Argentine government diplomatic training program

The Instituto del Servicio Exterior de la Nación ("Foreign Service Institute of the Nation", ISEN), is the Argentine government's training institution for employees of the diplomatic service. It is dependent on the Ministry of Foreign Affairs and Worship. Its goals are to select and train Argentine diplomats and other employees of the diplomatic service so they may advance the Argentine foreign affairs agenda, as well as to produce knowledge on current international affairs.

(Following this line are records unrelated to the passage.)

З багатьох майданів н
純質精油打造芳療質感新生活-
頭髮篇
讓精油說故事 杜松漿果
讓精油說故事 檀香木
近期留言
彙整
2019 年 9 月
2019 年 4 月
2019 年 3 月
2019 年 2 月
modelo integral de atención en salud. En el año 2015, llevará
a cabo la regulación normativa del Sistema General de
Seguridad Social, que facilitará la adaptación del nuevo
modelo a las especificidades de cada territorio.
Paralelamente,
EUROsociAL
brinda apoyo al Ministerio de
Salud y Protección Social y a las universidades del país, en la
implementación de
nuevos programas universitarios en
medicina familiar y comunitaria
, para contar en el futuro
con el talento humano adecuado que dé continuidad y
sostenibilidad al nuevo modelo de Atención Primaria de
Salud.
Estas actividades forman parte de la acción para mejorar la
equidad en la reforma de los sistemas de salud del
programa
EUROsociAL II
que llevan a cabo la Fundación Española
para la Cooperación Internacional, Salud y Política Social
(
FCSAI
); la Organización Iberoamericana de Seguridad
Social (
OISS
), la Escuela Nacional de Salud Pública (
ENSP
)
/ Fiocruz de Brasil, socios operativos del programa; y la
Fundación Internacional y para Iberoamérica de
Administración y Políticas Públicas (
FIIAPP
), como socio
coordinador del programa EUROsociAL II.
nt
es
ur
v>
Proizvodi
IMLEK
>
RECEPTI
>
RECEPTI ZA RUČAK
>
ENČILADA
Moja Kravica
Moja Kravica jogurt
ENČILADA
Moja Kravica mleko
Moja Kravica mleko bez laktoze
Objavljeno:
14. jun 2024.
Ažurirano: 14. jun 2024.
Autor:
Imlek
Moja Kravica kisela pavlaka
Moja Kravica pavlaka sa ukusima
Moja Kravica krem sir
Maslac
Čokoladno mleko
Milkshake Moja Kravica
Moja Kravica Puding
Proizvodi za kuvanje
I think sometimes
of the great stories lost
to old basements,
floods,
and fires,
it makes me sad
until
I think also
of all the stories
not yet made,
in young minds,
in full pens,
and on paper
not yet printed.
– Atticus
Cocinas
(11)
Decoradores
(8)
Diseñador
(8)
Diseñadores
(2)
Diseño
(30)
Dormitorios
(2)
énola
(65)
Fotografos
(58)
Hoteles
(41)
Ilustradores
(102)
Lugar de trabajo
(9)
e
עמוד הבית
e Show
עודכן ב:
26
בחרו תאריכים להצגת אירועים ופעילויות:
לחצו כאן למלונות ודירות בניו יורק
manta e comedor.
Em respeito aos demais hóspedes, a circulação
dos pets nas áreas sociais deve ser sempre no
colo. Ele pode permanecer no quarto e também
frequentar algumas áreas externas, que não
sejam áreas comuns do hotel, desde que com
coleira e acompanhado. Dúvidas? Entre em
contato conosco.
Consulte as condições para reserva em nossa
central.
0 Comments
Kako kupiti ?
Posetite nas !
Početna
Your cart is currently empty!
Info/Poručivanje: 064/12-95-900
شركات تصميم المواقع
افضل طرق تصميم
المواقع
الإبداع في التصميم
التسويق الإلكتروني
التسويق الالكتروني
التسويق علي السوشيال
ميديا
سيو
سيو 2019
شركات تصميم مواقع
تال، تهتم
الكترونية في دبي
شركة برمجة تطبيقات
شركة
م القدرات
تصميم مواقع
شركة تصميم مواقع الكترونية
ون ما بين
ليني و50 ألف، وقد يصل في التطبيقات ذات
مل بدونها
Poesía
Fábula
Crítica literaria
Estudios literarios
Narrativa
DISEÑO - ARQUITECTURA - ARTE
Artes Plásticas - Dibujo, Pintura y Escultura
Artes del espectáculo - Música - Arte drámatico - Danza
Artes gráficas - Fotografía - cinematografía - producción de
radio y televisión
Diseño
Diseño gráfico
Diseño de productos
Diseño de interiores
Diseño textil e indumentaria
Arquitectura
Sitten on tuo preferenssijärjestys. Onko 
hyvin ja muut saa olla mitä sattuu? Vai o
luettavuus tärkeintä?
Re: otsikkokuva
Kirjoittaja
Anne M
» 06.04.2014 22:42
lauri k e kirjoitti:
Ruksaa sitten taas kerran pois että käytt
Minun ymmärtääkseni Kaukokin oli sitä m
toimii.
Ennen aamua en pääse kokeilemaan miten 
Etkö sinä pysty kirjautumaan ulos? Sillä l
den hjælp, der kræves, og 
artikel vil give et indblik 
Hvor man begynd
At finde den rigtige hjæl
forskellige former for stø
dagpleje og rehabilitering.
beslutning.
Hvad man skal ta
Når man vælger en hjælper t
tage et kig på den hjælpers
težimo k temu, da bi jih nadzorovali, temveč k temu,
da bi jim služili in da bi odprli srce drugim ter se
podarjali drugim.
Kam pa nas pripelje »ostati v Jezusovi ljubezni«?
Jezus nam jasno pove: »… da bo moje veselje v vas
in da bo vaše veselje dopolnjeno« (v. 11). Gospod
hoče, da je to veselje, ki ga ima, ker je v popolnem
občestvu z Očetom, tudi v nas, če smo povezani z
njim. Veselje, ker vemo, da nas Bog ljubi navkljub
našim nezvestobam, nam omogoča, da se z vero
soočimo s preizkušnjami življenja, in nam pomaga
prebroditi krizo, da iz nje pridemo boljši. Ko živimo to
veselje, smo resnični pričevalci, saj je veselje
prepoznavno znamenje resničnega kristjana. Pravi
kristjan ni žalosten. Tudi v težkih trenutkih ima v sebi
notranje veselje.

Since its foundation in 1963, it has served as the only institution for selecting and training diplomatic professionals in Argentina. ISEN graduates are granted "diplomatic state" for life, meaning they must follow the responsibilities laid out in Argentine diplomatic law even after retirement.

==History==
The ISEN was founded on 10 April 1963, during the presidency of José María Guido, on initiative of Foreign Minister Carlos M. Muñiz. Discussions on the professionalisation of diplomatic corps (as well as other state officials, in general) had become popular in Argentina and elsewhere since the 1950s. Throughout the 20th century, Argentina's unstable political climate led to abrupt changes in the institute's curricula and internal norms.

The same year of its foundation, the first class of diplomats graduated from the institute. At the time of its foundation, no prior education was required for applicants. This would change starting in 1971, due in part to protests from undergraduate students of diplomacy degrees from Argentine universities. Academic standards were dropped during the last military dictatorship in Argentina (1976 to 1983), during which letters of recommendation from high-ranking military officers were used as the main criterion for aspiring applicants.